LECCE - Tentata concussione, corruzione e turbativa d’asta in relazione alle attività della sezione Commerciale del Tribunale di Lecce sono le accuse contestate a vario titolo a dieci persone in una inchiesta della Procura di Potenza che stamattina ha portato all’esecuzione di cinque misure cautelari ai domiciliari.
Tra le persone arrestate c’è il giudice Pietro Errede, originario di Monopoli, recentemente trasferito al Tribunale di Bologna, oltre che un avvocato e tre commercialisti.

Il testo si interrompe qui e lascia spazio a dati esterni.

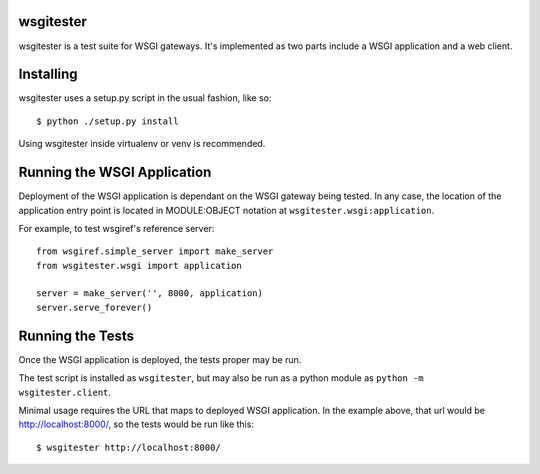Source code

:
wsgitester
==========

wsgitester is a test suite for WSGI gateways.  It's implemented as two
parts include a WSGI application and a web client.

Installing
==========

wsgitester uses a setup.py script in the usual fashion, like so::

    $ python ./setup.py install

Using wsgitester inside virtualenv or venv is recommended.

Running the WSGI Application
============================

Deployment of the WSGI application is dependant on the WSGI gateway being
tested.  In any case, the location of the application entry point is
located in MODULE:OBJECT notation at ``wsgitester.wsgi:application``.

For example, to test wsgiref's reference server::

    from wsgiref.simple_server import make_server
    from wsgitester.wsgi import application

    server = make_server('', 8000, application)
    server.serve_forever()

Running the Tests
=================

Once the WSGI application is deployed, the tests proper may be run.

The test script is installed as ``wsgitester``, but may also be run
as a python module as ``python -m wsgitester.client``.

Minimal usage requires the URL that maps to deployed WSGI application.
In the example above, that url would be http://localhost:8000/, so 
the tests would be run like this::

    $ wsgitester http://localhost:8000/
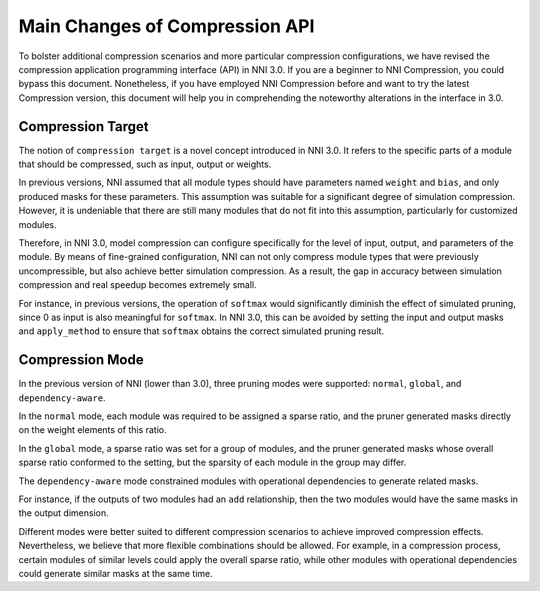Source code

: Main Changes of Compression API
===============================

To bolster additional compression scenarios and more particular compression configurations,
we have revised the compression application programming interface (API) in NNI 3.0.
If you are a beginner to NNI Compression, you could bypass this document.
Nonetheless, if you have employed NNI Compression before and want to try the latest Compression version,
this document will help you in comprehending the noteworthy alterations in the interface in 3.0.


Compression Target
------------------

The notion of ``compression target`` is a novel concept introduced in NNI 3.0.
It refers to the specific parts of a module that should be compressed, such as input, output or weights.

In previous versions, NNI assumed that all module types should have parameters named ``weight`` and ``bias``,
and only produced masks for these parameters.
This assumption was suitable for a significant degree of simulation compression.
However, it is undeniable that there are still many modules that do not fit into this assumption,
particularly for customized modules.

Therefore, in NNI 3.0, model compression can configure specifically for the level of input, output, and parameters of the module.
By means of fine-grained configuration, NNI can not only compress module types that were previously uncompressible,
but also achieve better simulation compression.
As a result, the gap in accuracy between simulation compression and real speedup becomes extremely small.

For instance, in previous versions, the operation of ``softmax`` would significantly diminish the effect of simulated pruning,
since 0 as input is also meaningful for ``softmax``.
In NNI 3.0, this can be avoided by setting the input and output masks and ``apply_method``
to ensure that ``softmax`` obtains the correct simulated pruning result.


Compression Mode
----------------

In the previous version of NNI (lower than 3.0), three pruning modes were supported: ``normal``, ``global``, and ``dependency-aware``.

In the ``normal`` mode, each module was required to be assigned a sparse ratio, and the pruner generated masks directly on the weight elements of this ratio.

In the ``global`` mode, a sparse ratio was set for a group of modules, and the pruner generated masks whose overall sparse ratio conformed to the setting,
but the sparsity of each module in the group may differ.

The ``dependency-aware`` mode constrained modules with operational dependencies to generate related masks.

For instance, if the outputs of two modules had an ``add`` relationship, then the two modules would have the same masks in the output dimension.

Different modes were better suited to different compression scenarios to achieve improved compression effects.
Nevertheless, we believe that more flexible combinations should be allowed.
For example, in a compression process, certain modules of similar levels could apply the overall sparse ratio,
while other modules with operational dependencies could generate similar masks at the same time.


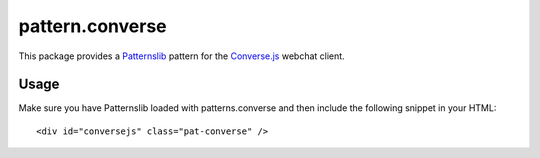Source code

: ================
pattern.converse
================

This package provides a `Patternslib <http://patternslib.com>`_ pattern for
the `Converse.js <https://conversejs.org>`_ webchat client.

Usage
=====

Make sure you have Patternslib loaded with patterns.converse and then include
the following snippet in your HTML:

::

    <div id="conversejs" class="pat-converse" />
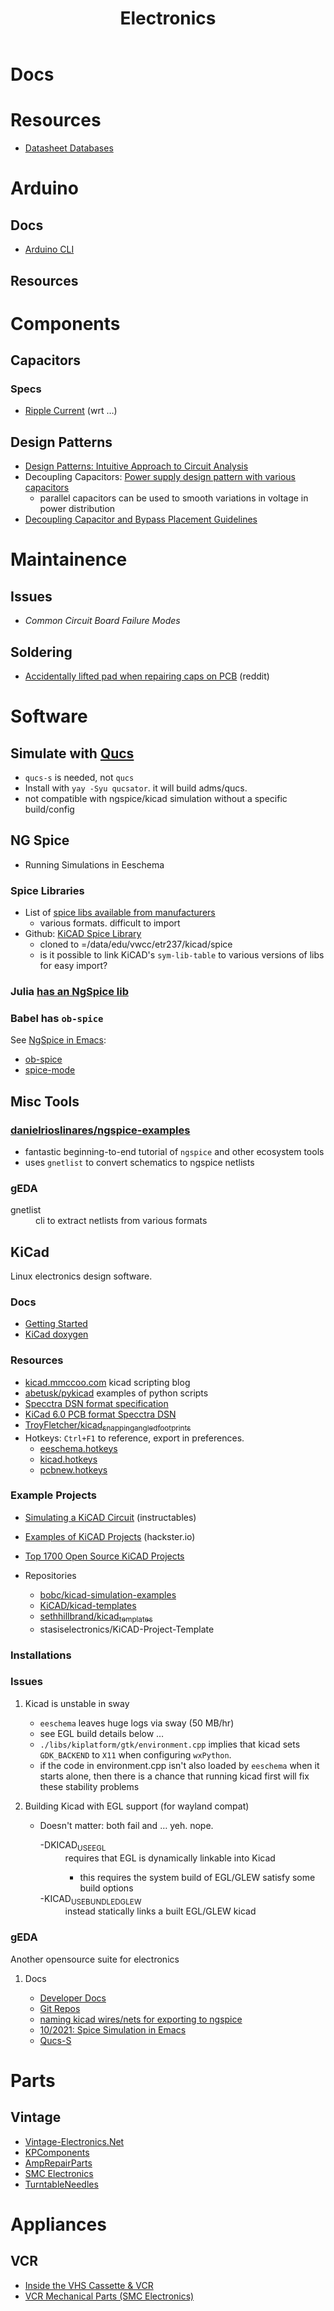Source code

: :PROPERTIES:
:ID:       4630e006-124c-4b66-97ad-b35e9b29ae0a
:END:
#+title: Electronics
#+filetags: electronics

* Docs

* Resources

+ [[https://www.eevblog.com/forum/beginners/datasheet-database/][Datasheet Databases]]

* Arduino

** Docs
+ [[wikipedia:][Arduino CLI]]

** Resources

* Components


** Capacitors
*** Specs
+ [[https://www.yuden.co.jp/ap/product/support/faq/q011.html][Ripple Current]] (wrt ...)

** Design Patterns
+ [[https://www.mouser.com/blog/design-patterns-an-intuitive-approach-to-circuit-analysis][Design Patterns: Intuitive Approach to Circuit Analysis]]
+ Decoupling Capacitors: [[https://electronics.stackexchange.com/questions/35251/power-supply-design-pattern-with-various-capacitors][Power supply design pattern with various capacitors]]
  - parallel capacitors can be used to smooth variations in voltage in power
    distribution
+ [[https://resources.altium.com/p/bypass-and-decoupling-capacitor-placement-guidelines][Decoupling Capacitor and Bypass Placement Guidelines]]


* Maintainence

** Issues
+ [[Characteristics and Maintenance of Common Circuit board and Component Failures][Common Circuit Board Failure Modes]]

** Soldering
+ [[https://www.reddit.com/r/game_gear/comments/jeas3t/im_replacing_the_capacitors_and_accidentally/][Accidentally lifted pad when repairing caps on PCB]] (reddit)


* Software

** Simulate with [[http://qucs.sourceforge.net/docs.html][Qucs]]

+ =qucs-s= is needed, not =qucs=
+ Install with =yay -Syu qucsator=. it will build adms/qucs.
+ not compatible with ngspice/kicad simulation without a specific build/config

** NG Spice

+ Running Simulations in Eeschema

*** Spice Libraries

+ List of [[https://www.youspice.com/links-to-spice-libraries/][spice libs available from manufacturers]]
  - various formats. difficult to import
+ Github: [[https://github.com/kicad-spice-library/KiCad-Spice-Library][KiCAD Spice Library]]
  - cloned to =/data/edu/vwcc/etr237/kicad/spice
  - is it possible to link KiCAD's =sym-lib-table= to various versions of libs
    for easy import?
*** Julia [[id:7a358aa4-0c8c-4a58-bb15-55e588db723d][has an NgSpice lib]]

*** Babel has =ob-spice=

See [[https://tiagoweber.github.io/blog/entry1.html][NgSpice in Emacs]]:
 + [[https://github.com/stardiviner/ob-spice][ob-spice]]
 + [[https://github.com/stardiviner/spice-mode][spice-mode]]

** Misc Tools

*** [[https://github.com/danielrioslinares/ngspice-examples/blob/master/lpflt_rc/Makefile][danielrioslinares/ngspice-examples]]
+ fantastic beginning-to-end tutorial of =ngspice= and other ecosystem tools
+ uses =gnetlist= to convert schematics to ngspice netlists

*** gEDA
+ gnetlist :: cli to extract netlists from various formats



** KiCad
Linux electronics design software.

*** Docs
+ [[https://docs.kicad.org/5.1/en/getting_started_in_kicad/getting_started_in_kicad.html][Getting Started]]
+ [[https://docs.kicad.org/doxygen][KiCad doxygen]]

*** Resources
+ [[https://kicad.mmccoo.com][kicad.mmccoo.com]] kicad scripting blog
+ [[https://github.com/abetusk/pykicad][abetusk/pykicad]] examples of python scripts
+ [[https://www.eevblog.com/forum/eda/specctraelectra-dsnses-file-format-specification-documents/][Specctra DSN format specification]]
+ [[https://dev-docs.kicad.org/en/file-formats/sexpr-pcb/][KiCad 6.0 PCB format Specctra DSN]]
+ [[https://github.com/TroyFletcher/kicad_snapping_angled_footprints][TroyFletcher/kicad_snapping_angled_footprints]]
+ Hotkeys: =Ctrl+F1= to reference, export in preferences.
  - [[file:/data/edu/vwcc/etr237/kicad/eeschema.hotkeys][eeschema.hotkeys]]
  - [[file:/data/edu/vwcc/etr237/kicad/kicad.hotkeys][kicad.hotkeys]]
  - [[file:/data/edu/vwcc/etr237/kicad/pcbnew.hotkeys][pcbnew.hotkeys]]

*** Example Projects
+ [[https://www.instructables.com/Simulating-a-KiCad-Circuit/][Simulating a KiCAD Circuit]] (instructables)
+ [[https://www.hackster.io/tech-explorations/examples-of-kicad-projects-62b574][Examples of KiCAD Projects]] (hackster.io)
+ [[https://awesomeopensource.com/projects/kicad][Top 1700 Open Source KiCAD Projects]]

+ Repositories
  - [[https://github.com/bobc/kicad-simulation-examples][bobc/kicad-simulation-examples]]
  - [[https://gitlab.com/kicad/libraries/kicad-templates][KiCAD/kicad-templates]]
  - [[https://github.com/sethhillbrand/kicad_templates][sethhillbrand/kicad_templates]]
  - stasiselectronics/KiCAD-Project-Template

*** Installations


*** Issues
**** Kicad is unstable in sway
- =eeschema= leaves huge logs via sway (50 MB/hr)
- see EGL build details below ...
- =./libs/kiplatform/gtk/environment.cpp= implies that kicad sets =GDK_BACKEND=
  to =X11= when configuring =wxPython=.
- if the code in environment.cpp isn't also loaded by =eeschema= when it starts
  alone, then there is a chance that running kicad first will fix these
  stability problems



**** Building Kicad with EGL support (for wayland compat)
+ Doesn't matter: both fail and ... yeh. nope.
  + -DKICAD_USE_EGL :: requires that EGL is dynamically linkable into Kicad
    + this requires the system build of EGL/GLEW satisfy some build options
  + -KICAD_USE_BUNDLED_GLEW :: instead statically links a built EGL/GLEW kicad

*** gEDA
Another opensource suite for electronics

**** Docs
+ [[https://wiki.geda-project.org/geda:developer][Developer Docs]]
+ [[https://git.geda-project.org/][Git Repos]]
+ [[https://karibe.co.ke/2017/06/kicad-schematic-naming-nets-and-ngspice-simulation-in-linux/][naming kicad wires/nets for exporting to ngspice]]
+ [[https://lifeofpenguin.blogspot.com/2021/10/spice-simulation-in-gnu-emacs.html][10/2021: Spice Simulation in Emacs]]
+ [[https://qucs-s-help.readthedocs.io/en/latest/BasSim.html#introduction][Qucs-S]]


* Parts
** Vintage
+ [[https://www.vintage-electronics.net/][Vintage-Electronics.Net]]
+ [[https://kpcomponents.co/][KPComponents]]
+ [[https://amprepairparts.com][AmpRepairParts]]
+ [[https://smcelectronics.com/vcrmech.htm][SMC Electronics]]
+ [[https://www.turntableneedles.com/][TurntableNeedles]]

* Appliances

** VCR
+ [[https://goughlui.com/the-vhs-corner/intro-inside-the-vhs-cassette-vcr/][Inside the VHS Cassette & VCR]]
+ [[https://smcelectronics.com/vcrmech.htm][VCR Mechanical Parts (SMC Electronics)]]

Tra gli indagati a piede libero dalla Procura di Potenza vi sarebbero un altro magistrato in servizio nel Tribunale di Lecce, e due avvocati, uno del Foro di Lecce e uno di Roma. Le accuse contestate a vario titolo nel provvedimento cautelare emesso dal gip del Tribunale di Potenza sono dunque di concussione, corruzione in atti giudiziari, turbata libertà degli incanti ed estorsione.

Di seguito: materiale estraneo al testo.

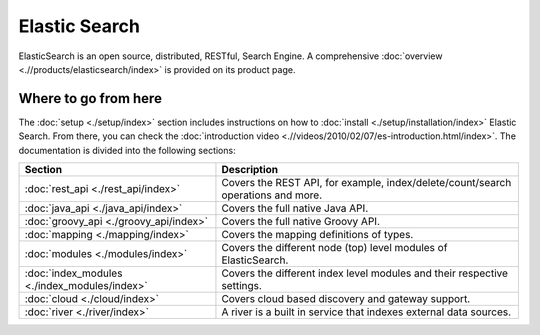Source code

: Elastic Search
==============

ElasticSearch is an open source, distributed, RESTful, Search Engine. A comprehensive :doc:`overview <.//products/elasticsearch/index>` is provided on its product page.


Where to go from here
---------------------

The :doc:`setup <./setup/index>` section includes instructions on how to :doc:`install <./setup/installation/index>` Elastic Search. From there, you can check the :doc:`introduction video <.//videos/2010/02/07/es-introduction.html/index>`. The documentation is divided into the following sections:


===============================================  ==================================================================================
 Section                                          Description                                                                      
===============================================  ==================================================================================
:doc:`rest_api <./rest_api/index>`               Covers the REST API, for example, index/delete/count/search operations and more.  
:doc:`java_api <./java_api/index>`               Covers the full native Java API.                                                  
:doc:`groovy_api <./groovy_api/index>`           Covers the full native Groovy API.                                                
:doc:`mapping <./mapping/index>`                 Covers the mapping definitions of types.                                          
:doc:`modules <./modules/index>`                 Covers the different node (top) level modules of ElasticSearch.                   
:doc:`index_modules <./index_modules/index>`     Covers the different index level modules and their respective settings.           
:doc:`cloud <./cloud/index>`                     Covers cloud based discovery and gateway support.                                 
:doc:`river <./river/index>`                     A river is a built in service that indexes external data sources.                 
===============================================  ==================================================================================
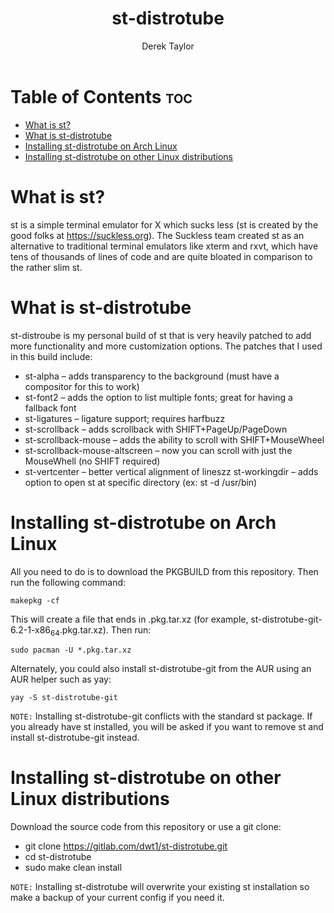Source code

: #+TITLE: st-distrotube
#+DESCRIPTION: My st (simple terminal) build
#+AUTHOR: Derek Taylor

* Table of Contents :toc:
- [[#what-is-st][What is st?]]
- [[#what-is-st-distrotube][What is st-distrotube]]
- [[#installing-st-distrotube-on-arch-linux][Installing st-distrotube on Arch Linux]]
- [[#installing-st-distrotube-on-other-linux-distributions][Installing st-distrotube on other Linux distributions]]

* What is st?
#+CAPTION: st-distrotube
#+ATTR_HTML: :alt st-distrotube :title st-distrotube :align left
[[https://gitlab.com/dwt1/dotfiles/-/raw/master/.screenshots/dotfiles11-thumb.png]]
st is a simple terminal emulator for X which sucks less (st is created by the good folks at https://suckless.org).  The Suckless team created st as an alternative to traditional terminal emulators like xterm and rxvt, which have tens of thousands of lines of code and are quite bloated in comparison to the rather slim st.

* What is st-distrotube
st-distroube is my personal build of st that is very heavily patched to add more functionality and more customization options.  The patches that I used in this build include:
+ st-alpha -- adds transparency to the background (must have a compositor for this to work)
+ st-font2 -- adds the option to list multiple fonts; great for having a fallback font
+ st-ligatures -- ligature support; requires harfbuzz
+ st-scrollback -- adds scrollback with SHIFT+PageUp/PageDown
+ st-scrollback-mouse -- adds the ability to scroll with SHIFT+MouseWheel
+ st-scrollback-mouse-altscreen -- now you can scroll with just the MouseWhell (no SHIFT required)
+ st-vertcenter -- better vertical alignment of lineszz
  st-workingdir -- adds option to open st at specific directory (ex: st -d /usr/bin)
* Installing st-distrotube on Arch Linux
All you need to do is to download the PKGBUILD from this repository.  Then run the following command:

=makepkg -cf=

This will create a file that ends in .pkg.tar.xz (for example, st-distrotube-git-6.2-1-x86_64.pkg.tar.xz).  Then run:

=sudo pacman -U *.pkg.tar.xz=

Alternately, you could also install st-distrotube-git from the AUR using an AUR helper such as yay:

=yay -S st-distrotube-git=

=NOTE:= Installing st-distrotube-git conflicts with the standard st package.  If you already have st installed, you will be asked if you want to remove st and install st-distrotube-git instead.

* Installing st-distrotube on other Linux distributions
Download the source code from this repository or use a git clone:

+ git clone https://gitlab.com/dwt1/st-distrotube.git
+ cd st-distrotube
+ sudo make clean install

=NOTE:= Installing st-distrotube will overwrite your existing st installation so make a backup of your current config if you need it.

In relazione al magistrato Pietro Errede, il «quadro indiziario» descritto dal gip di Potenza parla di «un uso strumentale dell’attività giudiziaria utilizzata per procacciare utilità personali non solo al magistrato (vacanze, preziosi, device, feste) ma anche ai professionisti che ruotavano intorno a lui, che beneficiavano degli incarichi dati dal magistrato e che per questo lo ricambiavano». Il gip di Potenza, dunque, ha ordinato l’arresto ai domiciliari - eseguito dalla Guardia di Finanza - del magistrato Pietro Errede, attualmente presso il tribunale di Bologna ma all’epoca dei fatti giudice delle sezioni fallimentare-esecuzioni immobiliari nonché misure di prevenzione del tribunale di Lecce. Oltre a Errede, agli arresti domiciliari sono stati posti anche tre commercialisti e un avvocato: Massimo Bellantone, Alberto Russi, Marcello Paglialunga ed Emanuele Liaci.
Le indagini, cominciate nel settembre del 2021, si sono basate sull'ascolto di testimoni e parti offese, intercettazioni telefoniche e ambientali, sequestro di documenti e approfondimenti su tabulati telefonici, messaggi e atti giudiziari. I reati ipotizzati sono: tentata concussione, tentata estorsione, estorsione consumata e più ipotesi di corruzione in atti giudiziari.
In un aspetto dell’inchiesta, due degli arrestati avrebbero costretto privati le cui aziende erano in amministrazione giudiziaria a dare denaro poi non versato a Errede. Si era avviato - secondo i risultati delle indagini della procura della Repubblica di Potenza - «un meccanismo di reciproco scambio, fondato, da una parte, sull'assegnazione degli incarichi maggiormente remunerativi da parte del giudice a vari professionisti e, dall’altra, sull'ottenimento da parte del giudice di regalie e altre utilità».
Il gip di Potenza ha ordinato anche sequestri preventivi «nella forma diretta o per equivalente» a carico degli indagati pari al «profitto illecito conseguito». Su altri episodi di corruzione, il gip non ha concordato sull'impostazione accusatoria della Procura, che ha deciso di ricorrere al tribunale del riesame di Potenza.